(Beginning of Records for this exercise)

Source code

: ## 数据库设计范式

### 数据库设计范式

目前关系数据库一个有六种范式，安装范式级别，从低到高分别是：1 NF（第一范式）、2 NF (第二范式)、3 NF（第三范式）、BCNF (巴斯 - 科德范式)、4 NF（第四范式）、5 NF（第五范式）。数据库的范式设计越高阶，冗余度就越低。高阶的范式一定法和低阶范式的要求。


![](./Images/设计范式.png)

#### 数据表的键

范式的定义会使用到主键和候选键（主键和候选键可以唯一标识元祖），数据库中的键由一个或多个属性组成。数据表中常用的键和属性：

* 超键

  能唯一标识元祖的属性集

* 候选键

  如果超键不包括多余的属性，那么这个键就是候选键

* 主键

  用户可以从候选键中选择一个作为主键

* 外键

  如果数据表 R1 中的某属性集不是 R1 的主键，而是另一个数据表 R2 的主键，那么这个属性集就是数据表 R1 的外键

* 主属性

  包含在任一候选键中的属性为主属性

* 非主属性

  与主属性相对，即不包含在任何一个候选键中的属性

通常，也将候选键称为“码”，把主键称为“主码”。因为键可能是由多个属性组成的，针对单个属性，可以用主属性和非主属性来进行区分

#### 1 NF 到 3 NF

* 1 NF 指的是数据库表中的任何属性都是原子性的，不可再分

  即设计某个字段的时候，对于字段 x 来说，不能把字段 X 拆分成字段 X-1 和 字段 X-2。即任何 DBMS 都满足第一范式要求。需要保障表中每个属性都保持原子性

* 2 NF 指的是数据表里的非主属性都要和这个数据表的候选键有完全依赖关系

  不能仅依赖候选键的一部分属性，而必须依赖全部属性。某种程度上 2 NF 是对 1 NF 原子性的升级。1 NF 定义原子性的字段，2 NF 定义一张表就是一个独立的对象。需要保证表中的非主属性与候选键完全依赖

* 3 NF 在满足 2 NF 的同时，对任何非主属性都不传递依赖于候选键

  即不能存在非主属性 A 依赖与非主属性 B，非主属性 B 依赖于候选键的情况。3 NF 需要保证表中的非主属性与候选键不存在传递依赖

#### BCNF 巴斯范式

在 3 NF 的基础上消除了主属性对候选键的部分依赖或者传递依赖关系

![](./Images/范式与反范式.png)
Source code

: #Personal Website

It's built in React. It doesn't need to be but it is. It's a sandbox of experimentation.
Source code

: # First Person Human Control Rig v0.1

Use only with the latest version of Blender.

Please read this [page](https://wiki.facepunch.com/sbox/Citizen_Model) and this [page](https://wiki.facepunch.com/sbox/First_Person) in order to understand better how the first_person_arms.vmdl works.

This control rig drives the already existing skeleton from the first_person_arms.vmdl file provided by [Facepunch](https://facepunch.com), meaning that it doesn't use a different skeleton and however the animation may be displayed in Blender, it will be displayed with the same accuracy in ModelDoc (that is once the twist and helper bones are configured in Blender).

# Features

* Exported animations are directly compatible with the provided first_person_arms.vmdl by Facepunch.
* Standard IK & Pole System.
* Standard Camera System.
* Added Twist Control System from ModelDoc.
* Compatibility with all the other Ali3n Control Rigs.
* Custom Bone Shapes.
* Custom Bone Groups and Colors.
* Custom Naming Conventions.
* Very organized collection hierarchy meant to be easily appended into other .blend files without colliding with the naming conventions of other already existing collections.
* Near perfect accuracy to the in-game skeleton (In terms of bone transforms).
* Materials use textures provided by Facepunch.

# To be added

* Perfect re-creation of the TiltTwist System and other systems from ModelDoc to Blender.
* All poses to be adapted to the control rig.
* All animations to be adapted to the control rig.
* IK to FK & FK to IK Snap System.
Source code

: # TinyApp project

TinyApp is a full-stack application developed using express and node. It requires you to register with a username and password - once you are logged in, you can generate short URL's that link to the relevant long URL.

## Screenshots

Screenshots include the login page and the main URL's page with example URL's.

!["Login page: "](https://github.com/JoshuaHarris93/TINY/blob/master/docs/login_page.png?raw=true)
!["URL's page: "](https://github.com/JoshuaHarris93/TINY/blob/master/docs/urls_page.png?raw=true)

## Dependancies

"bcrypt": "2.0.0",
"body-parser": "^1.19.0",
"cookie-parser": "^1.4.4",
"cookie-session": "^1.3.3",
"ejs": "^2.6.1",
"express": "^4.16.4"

(End of Records for this exercise)

*Your goal*.
Copy every row above word for word, with nothing changed or left out.

*Result of the task*.
Source code

: ## 数据库设计范式

### 数据库设计范式

目前关系数据库一个有六种范式，安装范式级别，从低到高分别是：1 NF（第一范式）、2 NF (第二范式)、3 NF（第三范式）、BCNF (巴斯 - 科德范式)、4 NF（第四范式）、5 NF（第五范式）。数据库的范式设计越高阶，冗余度就越低。高阶的范式一定法和低阶范式的要求。


![](./Images/设计范式.png)

#### 数据表的键

范式的定义会使用到主键和候选键（主键和候选键可以唯一标识元祖），数据库中的键由一个或多个属性组成。数据表中常用的键和属性：

* 超键

  能唯一标识元祖的属性集

* 候选键

  如果超键不包括多余的属性，那么这个键就是候选键

* 主键

  用户可以从候选键中选择一个作为主键

* 外键

  如果数据表 R1 中的某属性集不是 R1 的主键，而是另一个数据表 R2 的主键，那么这个属性集就是数据表 R1 的外键

* 主属性

  包含在任一候选键中的属性为主属性

* 非主属性

  与主属性相对，即不包含在任何一个候选键中的属性

通常，也将候选键称为“码”，把主键称为“主码”。因为键可能是由多个属性组成的，针对单个属性，可以用主属性和非主属性来进行区分

#### 1 NF 到 3 NF

* 1 NF 指的是数据库表中的任何属性都是原子性的，不可再分

  即设计某个字段的时候，对于字段 x 来说，不能把字段 X 拆分成字段 X-1 和 字段 X-2。即任何 DBMS 都满足第一范式要求。需要保障表中每个属性都保持原子性

* 2 NF 指的是数据表里的非主属性都要和这个数据表的候选键有完全依赖关系

  不能仅依赖候选键的一部分属性，而必须依赖全部属性。某种程度上 2 NF 是对 1 NF 原子性的升级。1 NF 定义原子性的字段，2 NF 定义一张表就是一个独立的对象。需要保证表中的非主属性与候选键完全依赖

* 3 NF 在满足 2 NF 的同时，对任何非主属性都不传递依赖于候选键

  即不能存在非主属性 A 依赖与非主属性 B，非主属性 B 依赖于候选键的情况。3 NF 需要保证表中的非主属性与候选键不存在传递依赖

#### BCNF 巴斯范式

在 3 NF 的基础上消除了主属性对候选键的部分依赖或者传递依赖关系

![](./Images/范式与反范式.png)
Source code

: #Personal Website

It's built in React. It doesn't need to be but it is. It's a sandbox of experimentation.
Source code

: # First Person Human Control Rig v0.1

Use only with the latest version of Blender.

Please read this [page](https://wiki.facepunch.com/sbox/Citizen_Model) and this [page](https://wiki.facepunch.com/sbox/First_Person) in order to understand better how the first_person_arms.vmdl works.

This control rig drives the already existing skeleton from the first_person_arms.vmdl file provided by [Facepunch](https://facepunch.com), meaning that it doesn't use a different skeleton and however the animation may be displayed in Blender, it will be displayed with the same accuracy in ModelDoc (that is once the twist and helper bones are configured in Blender).

# Features

* Exported animations are directly compatible with the provided first_person_arms.vmdl by Facepunch.
* Standard IK & Pole System.
* Standard Camera System.
* Added Twist Control System from ModelDoc.
* Compatibility with all the other Ali3n Control Rigs.
* Custom Bone Shapes.
* Custom Bone Groups and Colors.
* Custom Naming Conventions.
* Very organized collection hierarchy meant to be easily appended into other .blend files without colliding with the naming conventions of other already existing collections.
* Near perfect accuracy to the in-game skeleton (In terms of bone transforms).
* Materials use textures provided by Facepunch.

# To be added

* Perfect re-creation of the TiltTwist System and other systems from ModelDoc to Blender.
* All poses to be adapted to the control rig.
* All animations to be adapted to the control rig.
* IK to FK & FK to IK Snap System.
Source code

: # TinyApp project

TinyApp is a full-stack application developed using express and node. It requires you to register with a username and password - once you are logged in, you can generate short URL's that link to the relevant long URL.

## Screenshots

Screenshots include the login page and the main URL's page with example URL's.

!["Login page: "](https://github.com/JoshuaHarris93/TINY/blob/master/docs/login_page.png?raw=true)
!["URL's page: "](https://github.com/JoshuaHarris93/TINY/blob/master/docs/urls_page.png?raw=true)

## Dependancies

"bcrypt": "2.0.0",
"body-parser": "^1.19.0",
"cookie-parser": "^1.4.4",
"cookie-session": "^1.3.3",
"ejs": "^2.6.1",
"express": "^4.16.4"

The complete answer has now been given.